Aldegrever - (Heinrich), (eigenlijk: Trippenmeker), Duitsch plaatsnijder, goudsmid en schilder, de belangrijkste graphische kunstenaar van Westfalen, geb. omstreeks 1502 te Paderborn, gest. tusschen 1555en 1561. Later burger van Soest; waarschijnlijk is A. in zijn jeugd te Neurenberg geweest en was hij van beroep goudsmid. Zijn schilderijen zijn niet talrijk. Zijn groote beteekenis dankt A. aan zijn graphisch werk (men telt 290 prenten en vier echte houtsneden).

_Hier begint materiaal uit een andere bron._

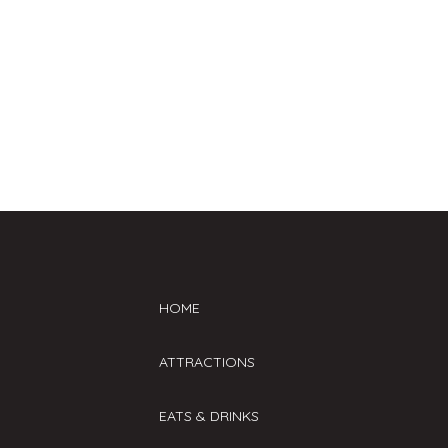
at the door day of. VIP tickets
available online and subject to a
first come, first serve basis. Lanes
are sold separately and are NOT
included in the ticket cost.
HOME
ATTRACTIONS
EATS & DRINKS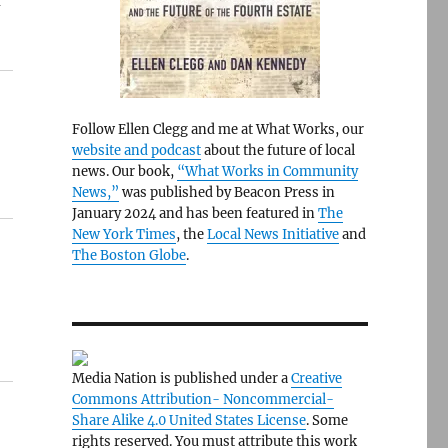
f
Follow Ellen Clegg and me at What Works, our
website and podcast
about the future of local
news. Our book,
“What Works in Community
News,”
was published by Beacon Press in
January 2024 and has been featured in
The
New York Times
, the
Local News Initiative
and
The Boston Globe
.
Media Nation is published under a
Creative
Commons Attribution- Noncommercial-
Share Alike 4.0 United States License
. Some
rights reserved. You must attribute this work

A. heeft velerlei onderwerpen, bijbelsche zoowel als profane, met de burijn behandeld, en zich ook wel aan voorstellingen gewaagd, waarvoor zijn beperkt talent te kort schoot. Zijn monumentaalbedoelde figuren behouden iets slaps en verraden al te zeer den onverwerkten invloed van Italiaansche prenten naar de werken van groote renaissance-meesters. — Zijn kleine figuurtjes als bv. de vaandeldrager, uitgevoerd in een techniek, die zoowel den invloed van Dürer als van B. Beham en de teekenaars van de Neurenhergschc school na Dürer verraden, toonen A. in zijn beste kracht (± 1529). Later vervalt hij in een pretentieuze, kreukelig-volle manier, als ware hij de slaaf van zijn instrument geworden. Goed blijven dan alleen zijn ornamentprenten, die hij van ouds in groot aantal heeft gemaakt en die een sterken invloed op de sierkunst van zijn tijd hebben gehad.
Van zijn schilderijen zijn te noemen: het Mariaaltaar in de Wiesenkirche te Soest (vleugels), Christus op den sarcophaag zittend (Praag Rudolphum), het portret van een jongeling, met landschap als achtergrond 1540 (Weenen coll. Liechtenstein) en een portret van een jongen man in de N. G. te Londen. Zijn teekeningen zijn zeldzaam. De in speksteen gesneden reliefs, die aan A. worden toegeschreven, zijn naar prenten van A. gemaakt, doch, voor zoover kon worden vastgesteld, niet van zijn hand. A. behoort tot de groepen van graveurs na Dürer, die men in Duitschland met den naam van „Kleinmeister” pleegt aan te duiden, waartoe behalve A. behooren B. Beham, H. S. Beham, G. Penz, Virgil Solis e. a. Voor de litteratuur zie Thieme-Beckers Künstlerlexikon, naast Bartsch, Peintre Graveur, s. A„ en H. Wolfgang Singer: Die Kleinmeister. Velhagen u. Klasing. 1908.